(Coordinate-based change listings)
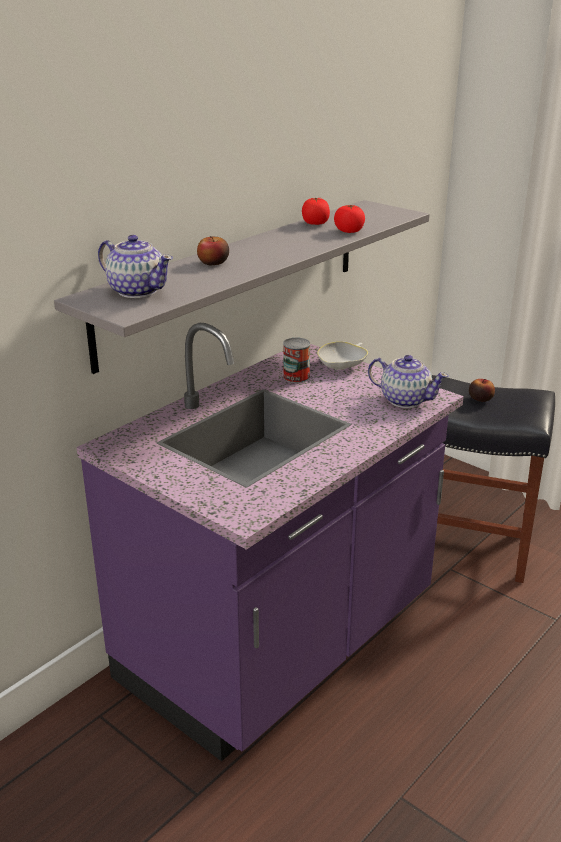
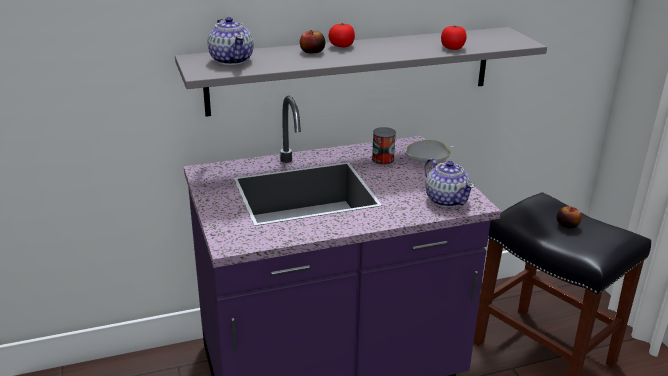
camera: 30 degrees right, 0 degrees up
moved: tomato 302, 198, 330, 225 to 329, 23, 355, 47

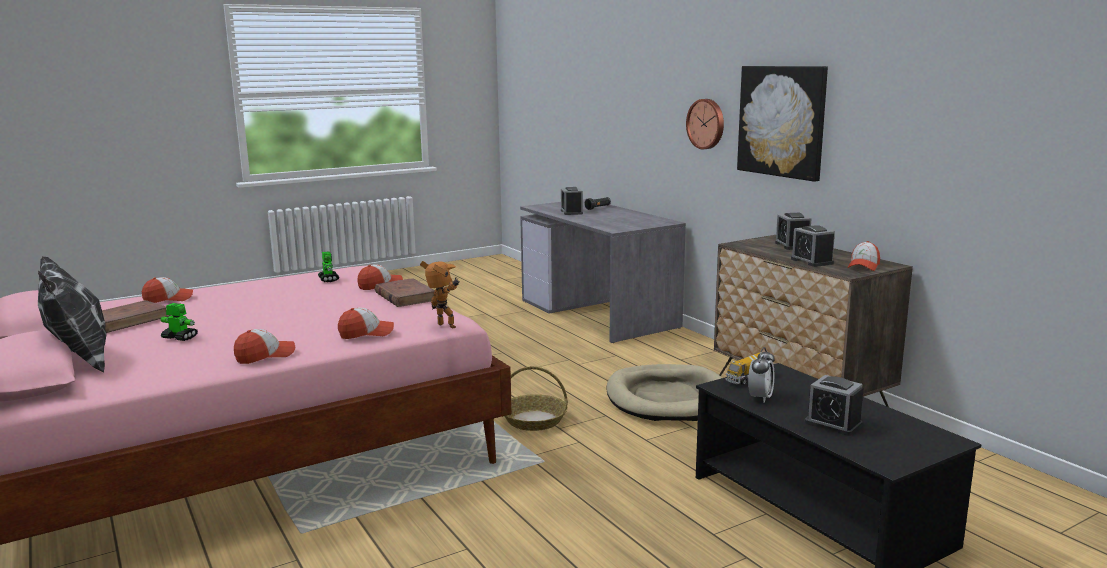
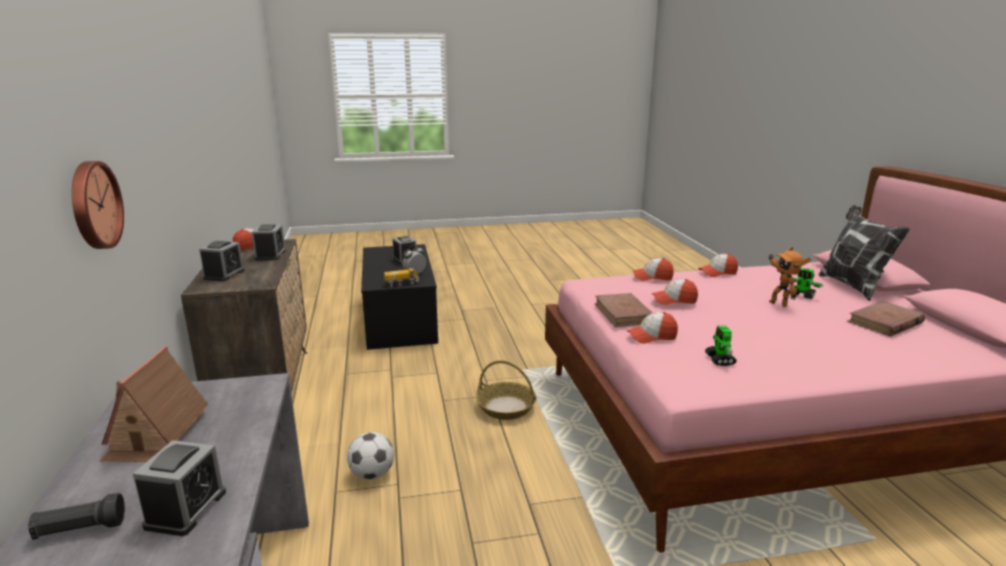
camera: 160 degrees left, 5 degrees up
removed: dog bed (beige-coloured) 607, 364, 722, 421; wall picture 737, 66, 828, 182
added: model house 99, 346, 208, 462; football ball 347, 432, 394, 480
moved: peaked cap 142, 277, 193, 303 to 652, 279, 698, 305; toy robot 420, 261, 460, 328 to 768, 247, 811, 307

◆ **TASK REQUIREMENTS**
All of the entries must be reproduced exactly, with no pictures kept.

◆ **FINAL ANSWER**
camera: 30 degrees right, 0 degrees up
moved: tomato 302, 198, 330, 225 to 329, 23, 355, 47

camera: 160 degrees left, 5 degrees up
removed: dog bed (beige-coloured) 607, 364, 722, 421; wall picture 737, 66, 828, 182
added: model house 99, 346, 208, 462; football ball 347, 432, 394, 480
moved: peaked cap 142, 277, 193, 303 to 652, 279, 698, 305; toy robot 420, 261, 460, 328 to 768, 247, 811, 307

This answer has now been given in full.